Comment échapper à l’emprise d’une famille ultra-envahissante quand on est un célibataire endurci de 43 ans ? C’est le point de départ de la comédie romantique française Prête-moi ta main, réalisée par Éric Lartigau et sortie sur les écrans en 2006. Porté par un duo d’acteurs étincelants, ce long-métrage s’impose comme une référence du genre en mariant l’efficacité des comédies américaines à l’humour singulier d’Alain Chabat.
Un plan parfait qui déraille avec charme
Dans cette fiction rythmée, Alain Chabat incarne Luis Costa, un « nez » talentueux travaillant pour un grand créateur de parfums. Choyé mais étouffé par sa mère et ses cinq sœurs, qui forment un véritable conseil de famille surnommé « le G7 », Luis voit sa tranquillité menacée lorsque ces dernières décident unilatéralement qu’il doit se marier. Pour retrouver sa liberté, il élabore un stratagème audacieux : louer les services d’une fausse fiancée, jouée par la pétillante Emma, avec pour mission de l’abandonner devant l’autel.
Malheureusement pour lui, rien ne se passe comme prévu. Contre toute attente, sa famille adopte immédiatement la jeune femme, et la disparition de celle-ci le jour des noces plonge son entourage dans le chaos. Pour se sortir de ce piège, Luis doit réembaucher sa complice afin qu’elle se montre odieuse, sans se douter que la frontière entre la comédie et les sentiments réels va rapidement s’estomper.
Un casting impérial au service du rire
Le succès de la comédie repose grandement sur la performance de ses interprètes principaux. Les spectateurs et la critique ont salué d’une même voix la justesse de Charlotte Gainsbourg, qui effectuait alors une transition remarquable et réussie vers la comédie franche. Face à elle, Alain Chabat déploie son naturel désarmant, tandis que Bernadette Lafont brille dans le rôle de la mère castratrice mais profondément attachante.

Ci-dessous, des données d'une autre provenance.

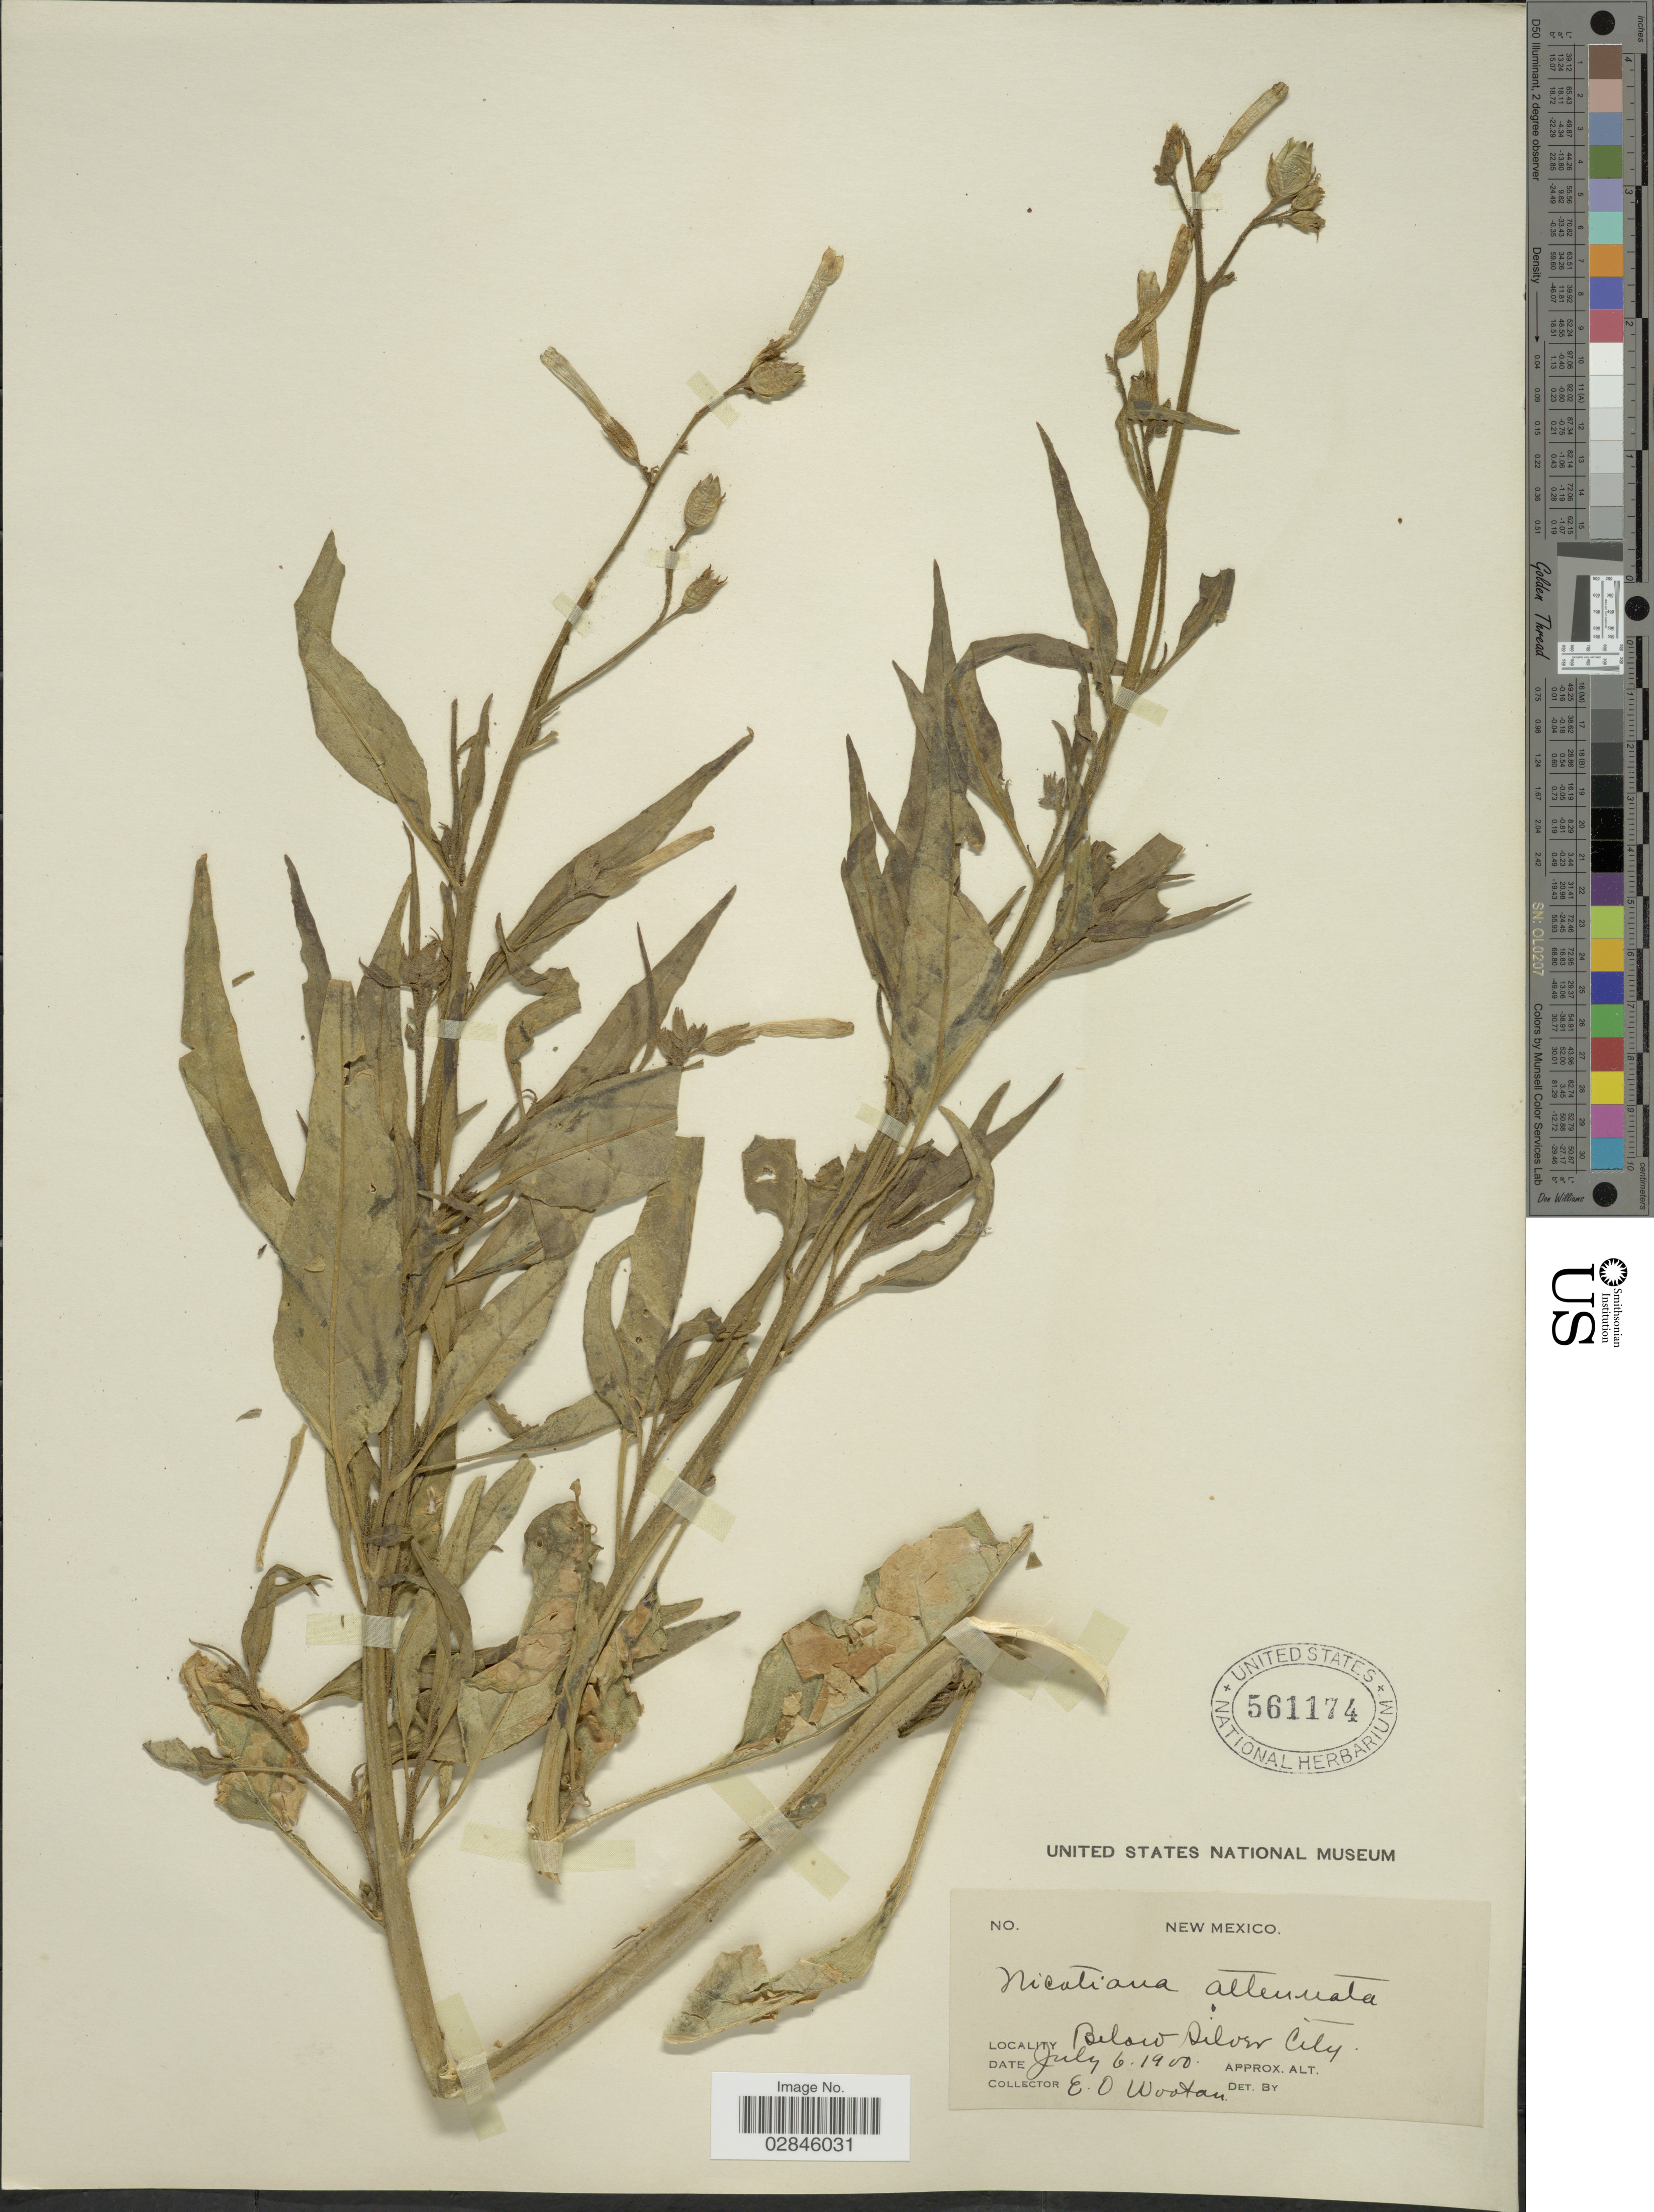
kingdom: Plantae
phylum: Tracheophyta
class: Magnoliopsida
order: Solanales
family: Solanaceae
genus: Nicotiana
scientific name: Nicotiana attenuata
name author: Torr. ex S. Watson in C. King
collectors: E. O. Wooton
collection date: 1900-07-06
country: United States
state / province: New Mexico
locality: Below Silver City.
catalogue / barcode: US 561174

La distribution de premier choix réunit également d’autres visages familiers du cinéma français :
- Wladimir Yordanoff dans le rôle du patron de Luis ;
- Grégoire Oestermann, qui incarne le meilleur ami de Luis et frère d’Emma ;
- Luce Mouchel, Véronique Barrault, Marie-Armelle Deguy, Katia Lewkowicz et Louise Monot, qui incarnent avec brio les cinq sœurs envahissantes.
Un triomphe populaire et critique en salles
Sorti le 1er novembre 2006, le long-métrage a rapidement conquis le public français. Avec plus d’un million de spectateurs dès sa première semaine en salles, le film a terminé sa carrière avec un total impressionnant de 3 734 704 entrées, s’imposant comme l’un des plus grands succès de l’année. Cette performance a permis de générer d’importantes recettes, témoignant de la rentabilité exceptionnelle de cette production au budget de 8,9 millions d’euros.
Cette adhésion du public s’est doublée d’une belle reconnaissance de l’industrie du cinéma. Lors de la cérémonie des César en 2007, l’œuvre a ainsi décroché trois nominations majeures pour ses comédiens, célébrant les performances d’Alain Chabat, de Charlotte Gainsbourg et de Bernadette Lafont.
Entre efficacité américaine et impertinence française
Si certains observateurs ont pu pointer du doigt un dénouement assez classique, le long-métrage parvient à transcender les clichés du genre grâce à l’écriture ciselée de son équipe de scénaristes, parmi lesquels figurent Laurent Tirard et Grégoire Vigneron. En s’appropriant les codes de la comédie romantique anglo-saxonne, les auteurs ont su insuffler une authenticité et une chaleur humaine qui continuent de séduire les spectateurs lors de ses multiples rediffusions.
Prête-moi ta main demeure aujourd’hui encore un modèle d’équilibre scénaristique, capable de faire rire toutes les générations tout en interrogeant avec finesse la place de chacun au sein du cocon familial.